The neuron above is just one type of many, and dendritic and axonal structure as well as the number of synapses vary greatly between types. As described above, short neurons do not even use action potentials.
Designing synapses
How should synapses be designed? A direct conductive connection is arguably the simplest approach. Indeed this observed, especially when reaction time is critical, such as neurons involved in defense mechanisms. The synapse is then called electric synapse, consisting of multiple connecting channels called gap junctions.\(^↗\)
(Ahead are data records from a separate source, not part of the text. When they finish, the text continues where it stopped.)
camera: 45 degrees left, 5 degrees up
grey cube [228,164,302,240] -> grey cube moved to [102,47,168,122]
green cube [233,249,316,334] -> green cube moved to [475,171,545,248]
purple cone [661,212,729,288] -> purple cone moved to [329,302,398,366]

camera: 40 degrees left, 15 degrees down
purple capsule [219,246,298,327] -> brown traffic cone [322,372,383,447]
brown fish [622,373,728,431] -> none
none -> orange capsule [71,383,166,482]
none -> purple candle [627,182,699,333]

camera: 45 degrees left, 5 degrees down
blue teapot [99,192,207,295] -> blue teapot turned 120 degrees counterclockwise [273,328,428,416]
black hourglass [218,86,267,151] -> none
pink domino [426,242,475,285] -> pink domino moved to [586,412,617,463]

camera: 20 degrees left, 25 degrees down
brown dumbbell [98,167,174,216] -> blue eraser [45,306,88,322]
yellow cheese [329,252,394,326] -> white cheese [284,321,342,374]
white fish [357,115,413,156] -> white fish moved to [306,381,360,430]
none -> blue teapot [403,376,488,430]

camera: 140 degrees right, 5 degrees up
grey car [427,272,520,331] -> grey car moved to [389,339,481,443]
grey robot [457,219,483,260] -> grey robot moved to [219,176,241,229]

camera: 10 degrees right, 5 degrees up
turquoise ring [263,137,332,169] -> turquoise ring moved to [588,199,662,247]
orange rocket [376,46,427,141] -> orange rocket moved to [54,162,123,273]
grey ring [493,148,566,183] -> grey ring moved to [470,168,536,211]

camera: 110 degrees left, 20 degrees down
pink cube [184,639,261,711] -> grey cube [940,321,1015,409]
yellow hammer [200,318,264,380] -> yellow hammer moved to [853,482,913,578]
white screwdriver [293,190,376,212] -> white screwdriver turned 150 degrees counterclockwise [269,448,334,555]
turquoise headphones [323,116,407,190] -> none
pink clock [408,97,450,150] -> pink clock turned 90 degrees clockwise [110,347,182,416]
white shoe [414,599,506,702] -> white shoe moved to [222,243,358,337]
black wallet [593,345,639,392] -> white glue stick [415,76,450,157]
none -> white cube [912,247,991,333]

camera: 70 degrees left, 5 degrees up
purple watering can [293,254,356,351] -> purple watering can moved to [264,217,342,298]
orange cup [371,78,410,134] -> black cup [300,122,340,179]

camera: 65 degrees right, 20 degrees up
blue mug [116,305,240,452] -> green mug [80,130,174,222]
It turns out that this is not the dominant approach and instead, most synapses are chemical:
- When a spike arrives at an axon terminal, voltage-gated calcium channels open, and Ca₂⁺ rushes into the cell.
- This triggers neurotransmitters to be released, that then passes over to the receiving cell (through the small space in between, called synaptic cleft).
- The transmitter bind to receptors, causing sodium channels to open, thereby inducing an increase in membrane potential in the receiving cell.
Why would one use chemical over electric synapses? A big advantage of this mechanism is that it involves chemical receptors on the outside of the receiving neuron allowing for modulation by chemicals broadcasted in the brain. There are many kinds of neurotransmitters and receptors and there are also synapses that inhibit the receiving cell.
Conclusion
There are fundamental questions left unanswered: What information do neurons represent? How do neurons connect to achieve that? How are these representations learned? Neuroscience offers partial answers and algorithmic ideas, but we are far from a complete theory conclusively backed by observations.
Nevertheless, we saw the reasons behind some fundamental design choices that make your brain work.